How to disable services in Ubuntu (using Upstart)

Ubuntu has been transitioning to Upstart for a long time now. In the early days one could disable a service only by renaming the job config file in /etc/init (to something that does not end in .conf) or modify the file so it won't start the job automatically.

In Ubuntu 11.10 (Oneiric) Upstart v1.3 was introduced with support for override files. This means that one can create a file as /etc/init/SERVICE.override (eg. with a single line containing the manual configuration directive) and it'll be preferred to the original /etc/init/SERVICE.conf file. Of course you can put a full Upstart configuration into an override file as well if you like Smile, but most probably you won't (although you might want to put a comment or author+description stanzas in the file explaining the reason for the override and maybe adding a timestamp, so you know when this override was introduced).

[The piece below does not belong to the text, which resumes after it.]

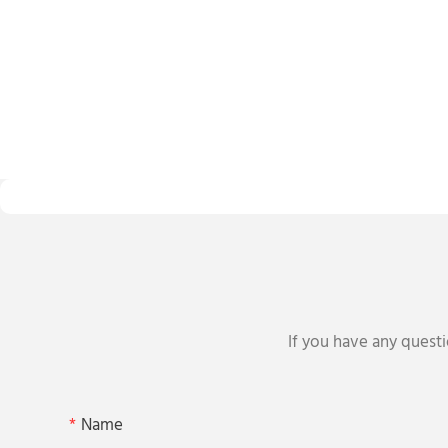
If you have any questi
Name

This provides an easy way to persistently disable an Upstart job without touching the original configuration file. Since there're a lot of Upstart jobs in Ubuntu and some of them are in required packages (i.e. in packages that you cannot get rid off easily), this method for disabling services is a necessity. To be honest, I don't know why it took so long to implement this. Shock

In Ubuntu 13.04 (Raring) Upstart 1.8 was introduced which includes another improvement (from Upstart v1.7): a number of additional locations are scanned for job configuration files. This includes both user directories and further system directories.

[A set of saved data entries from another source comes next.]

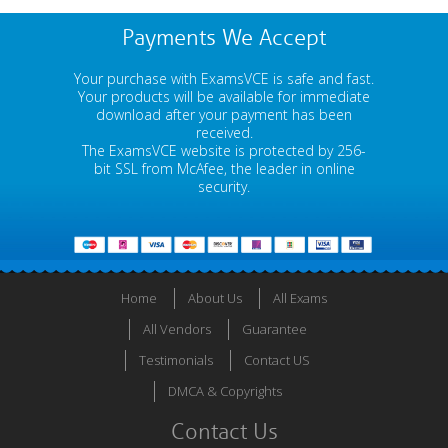
Payments We Accept
Your purchase with ExamsVCE is safe and fast.
Your products will be available for immediate
download after your payment has been
received.
The ExamsVCE website is protected by 256-
bit SSL from McAfee, the leader in online
security.
Home
About Us
All Exams
All Vendors
Guarantee
Testimonials
Contact US
DMCA & Copyrights
Contact Us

Currently (in v1.7 - v1.8) the following locations can provide Upstart jobs:
  1. The config file at /etc/init.conf
  2. The directory specified by the --confdir commandline option or (if not specified) the directory specified by the UPSTART_CONFDIR environment variable or (if not specified) the /etc/init directory.
  3. User config in the directory $XDG_CONFIG_HOME/upstart or (if it does not exist) in $HOME/.config.
  4. User config in the directory $HOME/.init (if it exists).
  5. System config in the directory at $XDG_CONFIG_DIRS/upstart or (if it does not exist) at /etc/xdg/upstart.
  6. System config in the directory at /usr/share/upstart/sessions.
In each directory *.conf files are being looked for ... and if a file exists, a *.override file with the same basename can override it's contents.

The above list defines the priority order too. I.e. when a job specification is found first (processing the list of directories), then job config files with the same basename will be ignored in the other directories.